Equity investors, especially private equity firms, want to give management teams incentives to profitably grow their companies, so they will often grant equity incentives to management teams ranging from 12% to 20% of the equity in the company. To earn that equity, the management teams needs to stay with their companies for the duration of the investment (typically 3 to 5 years) and achieve some predetermined revenue or EBITDA growth goals.
The second factor leading to wealth creation is the use of leverage to finance the acquisition. If management and their investors use debt financing for a portion of the purchase price the required equity investment is reduced. That debt will often be structured with an amortization (payback) period of five years that requires the company to use a portion of its cash flow to repay the debt. After five years, the company will be debt free. Every dollar of debt reduction causes an increase of one dollar of equity value, so just through the repayment of debt, management will have created 3 times EBITDA in additional equity value.
Growth is another factor leading to the creation of wealth in a management buyout. Most private equity investors will have a goal of at least doubling the size of the company while they own it. If the company doubles in size, its EBITDA should also double, leading to a doubling in the value of the company.

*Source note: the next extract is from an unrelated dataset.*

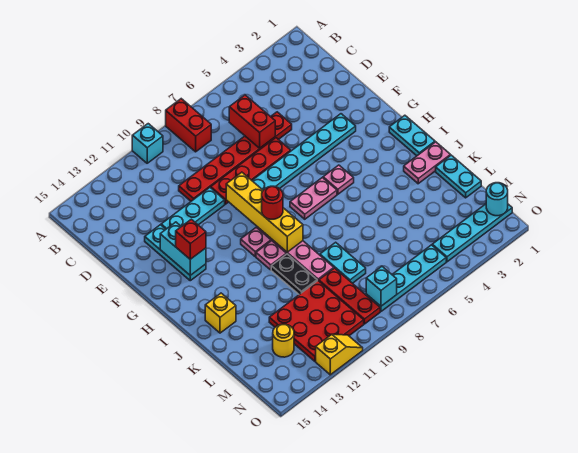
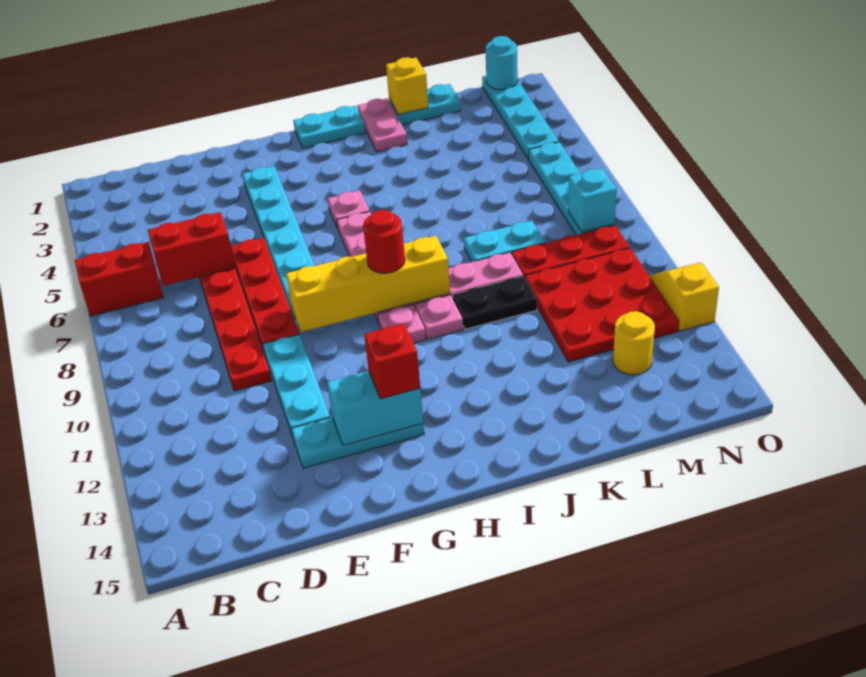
red 1x2 brick [166,99,211,152] -> red 1x2 brick moved to [75,242,164,316]
cyan 1x1 brick [132,124,163,163] -> none
yellow 1x1 brick [205,293,236,333] -> yellow 1x1 brick moved to [386,57,428,115]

The final factor leading to wealth creation in a management buyout is multiple expansion. Buyers are willing to pay higher EBITDA multiples for companies with higher EBITDA levels. Therefore, companies that were purchased for a valuation of 5 times EBITDA and have significant growth in EBITDA will likely receive a valuation of 7 times EBITDA when they are sold by management. This is called multiple expansion, and it has a significant impact on wealth creation.
The table below captures the combination of all the value creating factors using the numbers from our original example. The table illustrates the impact of EBITDA doubling, the valuation multiple increasing, the paydown of the debt, and equity incentives (15% here). In this example, a small upfront investment of $250,000 could grow to over $8.8 million in just five years, increasing the wealth of the management team by almost $8.6 million.
So, management teams, if you sense the owner of the company you work for is nearing retirement, or just isn’t as engaged in the day-to-day operations of the company as he once was, you should give serious consideration to pursuing a management buyout. While everything above might seem a little overwhelming at first, an experienced advisor like Waypoint Private Capital can guide you through the process and put you on the path to creating wealth for your team and your families.